Hi Everyone, Welcome to my docker certification revision guide/pointers blog. I have been working with monolithic applications for quite a long time. I didn’t get much opportunity to work with containerized and microservice applications. So I have decided to learn about containers. I believe in learning new technologies or tools by studying for certification. It helps me learn from scratch to deep dive. You can still learn technologies without a cert, but you might miss few internal details of a service/tool. The certifications study guide defines a clear learning path. My initial idea is to study for Kubernetes certification and then I thought to familiarize myself with dockers first. But I was in a dilemma before studying for docker certification. I have asked a few people for their opinion on docker certification. I got a mixed response. few people suggested you don’t need to have docker/container deep knowledge. On the other hand, suggested it is good to have a good understanding of dockers and commands.
Important Notes
Don’t use this study guide before finishing a few courses. I will refer to those course links in the last part of this study guide. Use this handbook as a final revision. I will not be explaining concepts like “What docker swarm/services/docker file”. I will only be adding key pointers to the exam.
My suggestion is don’t just do certification, after you finish your certification, build your own open-source projects. For example, I have recently cleared my terraform certification and after that, I have created my own lab project. Below is the link for that
nitheeshp.dev/series/terraform
Key takeaways from this Exam
You will become a docker CLI ninja. You will have a clear understanding of different docker commands options and parameters
Learn about different docker orchestration tools - Docker Services, Compose, Swarm, Stack, and Kubernetes
Learn about different networking and storage options in docker
Understand the key difference between few concepts like
- BindMount and VolumeMount
- ADD and Copy Command in docker file
- CMD and EntryPoints
Learn about Mirantis Kubernetes Engine (formerly docker Enterprise/UCP).
Learn Mirantis Secure Registry (formerly Docker Trusted Registry).
You will learn the Basics of Kubernetes
- Pods
- Service Discovery
- Replicas
- Storage
- Pods
- Network Policies
- Deployment Types
- LoadBalancing options
Exam Details
55 questions and you will have 90 mins to complete. That is enough time to complete
- 13 multiple choice and 42 discrete options multiple-choice (DOMC) questions.
- In the exam, you will get 42 DOMC questions first and then 13 multiple-choice questions.
- 42 DOMC questions, no option to review later. That's why you will have enough time for this exam.
- 42 DOMC questions are a challenging part, you really need to be sure about your answer.
- In DOMC Instead of providing all of the options at one time to the exam taker,, options are randomly presented one at a time along with YES and NO buttons. For example bellow.

**Work task A**
Count how many lines of the rows below contain the word "Erdbestattungen", treating case as significant, and give only the number.

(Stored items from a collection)
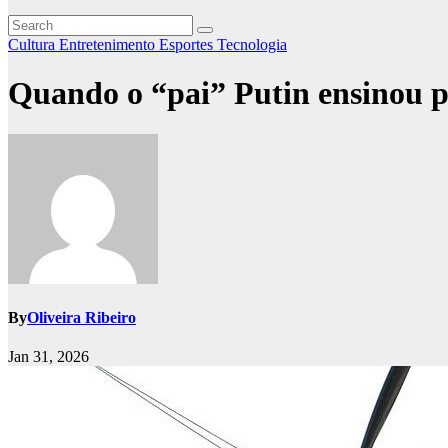
Cultura
Entretenimento
Esportes
Tecnologia
Quando o “pai” Putin ensinou p
By
Oliveira Ribeiro
Jan 31, 2026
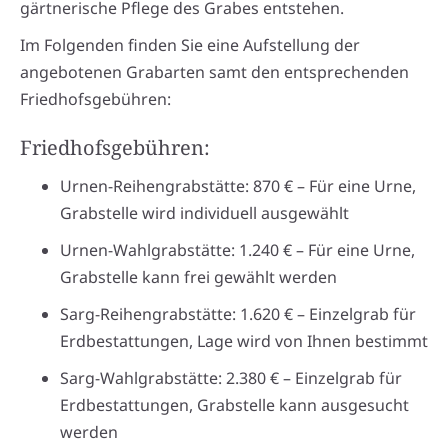
gärtnerische Pflege des Grabes entstehen.
Im Folgenden finden Sie eine Aufstellung der
angebotenen Grabarten samt den entsprechenden
Friedhofsgebühren:
Friedhofsgebühren:
Urnen-Reihengrabstätte: 870 € – Für eine Urne,
Grabstelle wird individuell ausgewählt
Urnen-Wahlgrabstätte: 1.240 € – Für eine Urne,
Grabstelle kann frei gewählt werden
Sarg-Reihengrabstätte: 1.620 € – Einzelgrab für
Erdbestattungen, Lage wird von Ihnen bestimmt
Sarg-Wahlgrabstätte: 2.380 € – Einzelgrab für
Erdbestattungen, Grabstelle kann ausgesucht
werden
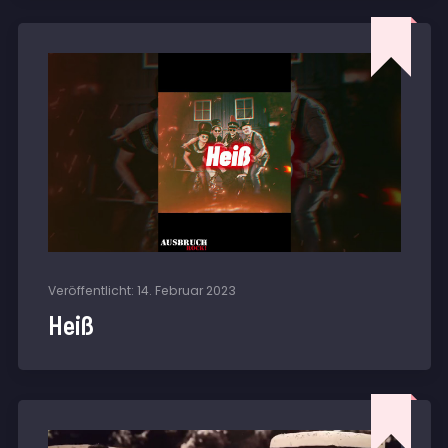
Veröffentlicht: 14. Februar 2023
Heiß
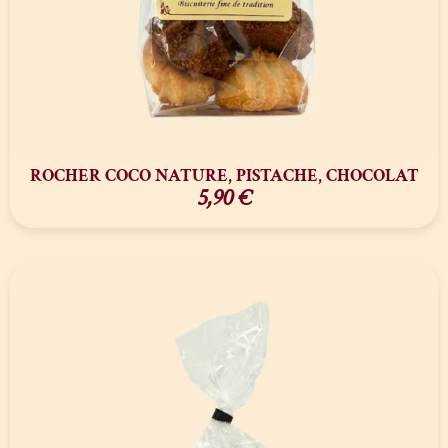
ROCHER COCO NATURE, PISTACHE, CHOCOLAT
5,90
€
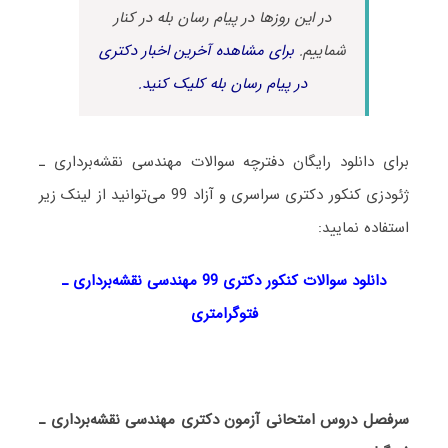
در این روزها در پیام رسان بله در کنار
شماییم.
برای مشاهده آخرین اخبار دکتری
در پیام رسان بله کلیک کنید.
برای دانلود رایگان دفترچه سوالات مهندسی نقشه­‌برداری ـ
ژئودزی کنکور دکتری سراسری و آزاد 99 می‌توانید از لینک زیر
استفاده نمایید:
دانلود سوالات کنکور دکتری 99 مهندسی نقشه­‌برداری ـ
فتوگرامتری
سرفصل دروس امتحانی آزمون دکتری مهندسی نقشه­‌برداری ـ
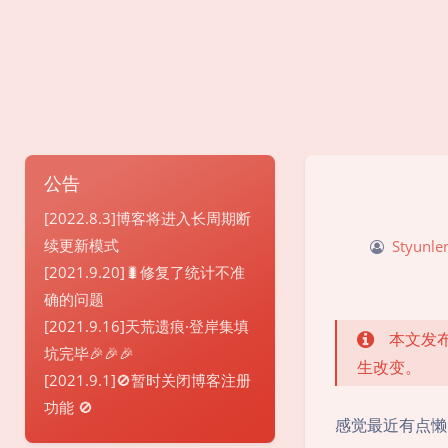
公告
[2022.8.3]博客将进入长周期断
续更新模式
Styunle
[2021.9.20]🐛修复了统计不准
确的问题
[2021.9.16]天荒遗痕·登岸集填
本文发布
坑完毕🎉🎉🎉
生改变。
[2021.9.1]🚫暂时关闭博客注册
功能 🚫
感觉最近有点懒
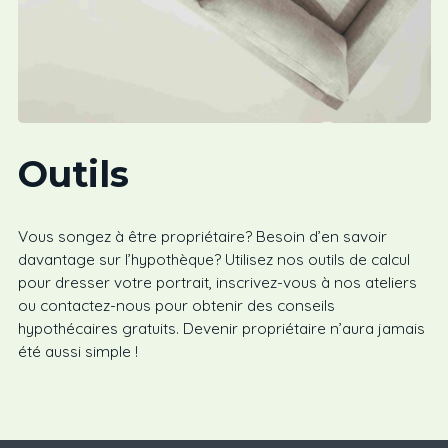
Outils
Vous songez à être propriétaire? Besoin d’en savoir
davantage sur l’hypothèque? Utilisez nos outils de calcul
pour dresser votre portrait, inscrivez-vous à nos ateliers
ou contactez-nous pour obtenir des conseils
hypothécaires gratuits. Devenir propriétaire n’aura jamais
été aussi simple !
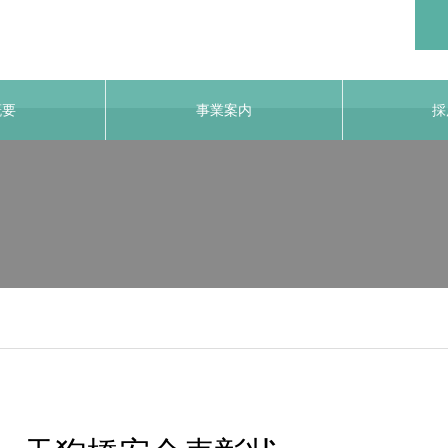
概要
事業案内
採
yo.jp/public_html/wp-content/themes/noel_tcd072/single.php
on l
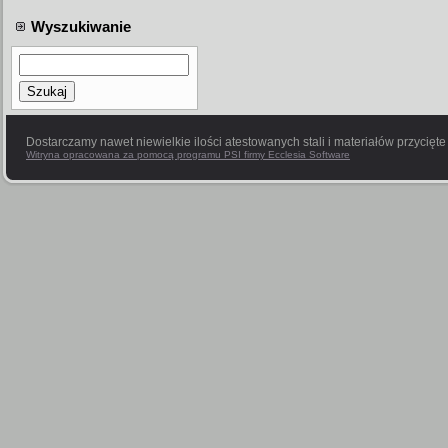
Wyszukiwanie
Szukaj
Dostarczamy nawet niewielkie ilości atestowanych stali i materiałów przycięt
Witryna opracowana za pomocą programu PSI firmy Ecclesia Software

**Work task B**
According to the docker certification guide, how long do you have to complete the exam?

**Task answer A**
2

**Task answer B**
90 minutes.